═════ Supplied data ═════

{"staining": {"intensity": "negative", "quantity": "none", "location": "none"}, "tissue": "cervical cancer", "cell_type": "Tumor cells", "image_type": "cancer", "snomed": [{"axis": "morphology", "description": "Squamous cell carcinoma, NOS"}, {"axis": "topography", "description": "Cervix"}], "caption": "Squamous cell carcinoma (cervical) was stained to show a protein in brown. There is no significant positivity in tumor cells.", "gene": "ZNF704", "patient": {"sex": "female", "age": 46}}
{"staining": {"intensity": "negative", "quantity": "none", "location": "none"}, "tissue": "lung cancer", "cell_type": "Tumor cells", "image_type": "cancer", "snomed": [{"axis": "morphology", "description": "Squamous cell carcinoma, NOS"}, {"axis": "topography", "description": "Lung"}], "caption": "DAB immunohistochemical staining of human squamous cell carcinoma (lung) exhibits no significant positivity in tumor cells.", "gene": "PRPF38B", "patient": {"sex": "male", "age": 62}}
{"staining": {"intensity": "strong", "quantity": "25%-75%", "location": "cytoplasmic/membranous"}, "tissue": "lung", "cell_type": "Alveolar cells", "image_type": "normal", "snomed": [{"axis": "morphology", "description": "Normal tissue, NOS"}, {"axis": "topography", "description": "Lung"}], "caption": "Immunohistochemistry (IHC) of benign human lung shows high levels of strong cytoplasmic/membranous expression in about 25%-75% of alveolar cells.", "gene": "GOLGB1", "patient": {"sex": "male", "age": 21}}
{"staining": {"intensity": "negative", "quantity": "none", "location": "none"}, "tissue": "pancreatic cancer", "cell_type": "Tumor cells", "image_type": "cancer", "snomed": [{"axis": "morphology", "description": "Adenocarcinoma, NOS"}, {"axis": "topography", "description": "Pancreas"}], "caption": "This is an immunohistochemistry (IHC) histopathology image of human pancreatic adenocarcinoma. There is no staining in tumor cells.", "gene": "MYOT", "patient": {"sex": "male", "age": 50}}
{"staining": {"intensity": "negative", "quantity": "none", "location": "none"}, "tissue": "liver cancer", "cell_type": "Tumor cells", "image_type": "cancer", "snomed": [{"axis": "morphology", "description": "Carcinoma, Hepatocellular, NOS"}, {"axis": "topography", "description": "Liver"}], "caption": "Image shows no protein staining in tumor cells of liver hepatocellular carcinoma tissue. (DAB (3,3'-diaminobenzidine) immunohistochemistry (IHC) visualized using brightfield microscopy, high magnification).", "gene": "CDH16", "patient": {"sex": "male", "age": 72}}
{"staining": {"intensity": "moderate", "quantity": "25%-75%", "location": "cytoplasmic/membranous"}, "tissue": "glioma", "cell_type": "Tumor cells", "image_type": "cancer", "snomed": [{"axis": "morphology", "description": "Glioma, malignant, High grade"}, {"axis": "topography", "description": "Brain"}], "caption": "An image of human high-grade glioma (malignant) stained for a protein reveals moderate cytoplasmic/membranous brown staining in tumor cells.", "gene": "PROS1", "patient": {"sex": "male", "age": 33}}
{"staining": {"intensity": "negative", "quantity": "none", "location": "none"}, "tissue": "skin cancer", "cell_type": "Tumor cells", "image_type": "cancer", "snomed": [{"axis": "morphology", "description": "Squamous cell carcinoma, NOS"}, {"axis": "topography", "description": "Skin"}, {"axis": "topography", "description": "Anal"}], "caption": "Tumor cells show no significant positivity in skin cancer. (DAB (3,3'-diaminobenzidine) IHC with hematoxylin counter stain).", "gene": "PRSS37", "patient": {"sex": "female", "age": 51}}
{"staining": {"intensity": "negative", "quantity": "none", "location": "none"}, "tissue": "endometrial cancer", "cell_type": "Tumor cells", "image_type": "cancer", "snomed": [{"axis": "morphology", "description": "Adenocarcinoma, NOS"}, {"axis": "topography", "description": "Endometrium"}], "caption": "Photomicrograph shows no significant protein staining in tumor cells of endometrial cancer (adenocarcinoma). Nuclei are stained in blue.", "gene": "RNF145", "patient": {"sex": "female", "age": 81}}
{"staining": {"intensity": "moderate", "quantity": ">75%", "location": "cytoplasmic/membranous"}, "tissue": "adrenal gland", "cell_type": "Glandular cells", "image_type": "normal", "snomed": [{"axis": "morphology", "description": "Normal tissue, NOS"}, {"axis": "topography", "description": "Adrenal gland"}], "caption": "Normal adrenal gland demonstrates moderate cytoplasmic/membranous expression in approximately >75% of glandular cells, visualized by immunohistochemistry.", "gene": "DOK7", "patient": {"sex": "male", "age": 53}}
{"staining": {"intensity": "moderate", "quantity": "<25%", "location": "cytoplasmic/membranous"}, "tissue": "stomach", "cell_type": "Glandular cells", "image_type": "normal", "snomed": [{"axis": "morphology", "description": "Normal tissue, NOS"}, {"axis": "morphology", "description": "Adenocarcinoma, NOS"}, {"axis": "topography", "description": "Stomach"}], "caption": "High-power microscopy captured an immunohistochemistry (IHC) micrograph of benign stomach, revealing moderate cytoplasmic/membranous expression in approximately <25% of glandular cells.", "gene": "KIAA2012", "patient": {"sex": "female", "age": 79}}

═════

What needs to be done: Where a line of the listing contains "Squamous", count it; your answer must be only the resulting number.

Finished task: 3